=== RECORDS TO PROCESS ===

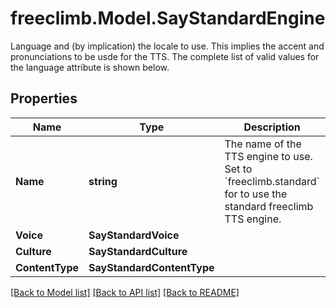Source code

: # freeclimb.Model.SayStandardEngine

Language and (by implication) the locale to use. This implies the accent and pronunciations to be usde for the TTS. The complete list of valid values for the language attribute is shown below.
## Properties

Name | Type | Description | Notes
------------ | ------------- | ------------- | -------------
**Name** | **string** | The name of the TTS engine to use. Set to &#x60;freeclimb.standard&#x60; for to use the standard freeclimb TTS engine. | [optional] [default to "freeclimb.standard"]
**Voice** | **SayStandardVoice** |  | [optional] 
**Culture** | **SayStandardCulture** |  | [optional] 
**ContentType** | **SayStandardContentType** |  | [optional] 

[[Back to Model list]](../README.md#documentation-for-models) [[Back to API list]](../README.md#documentation-for-api-endpoints) [[Back to README]](../README.md)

===

▶ WORK INSTRUCTION
Only the line containing "The name of" and the lines after it, through the end of the data, should be copied, exactly as they are.

▶ WRITTEN RESPONSE
**Name** | **string** | The name of the TTS engine to use. Set to &#x60;freeclimb.standard&#x60; for to use the standard freeclimb TTS engine. | [optional] [default to "freeclimb.standard"]
**Voice** | **SayStandardVoice** |  | [optional] 
**Culture** | **SayStandardCulture** |  | [optional] 
**ContentType** | **SayStandardContentType** |  | [optional] 

[[Back to Model list]](../README.md#documentation-for-models) [[Back to API list]](../README.md#documentation-for-api-endpoints) [[Back to README]](../README.md)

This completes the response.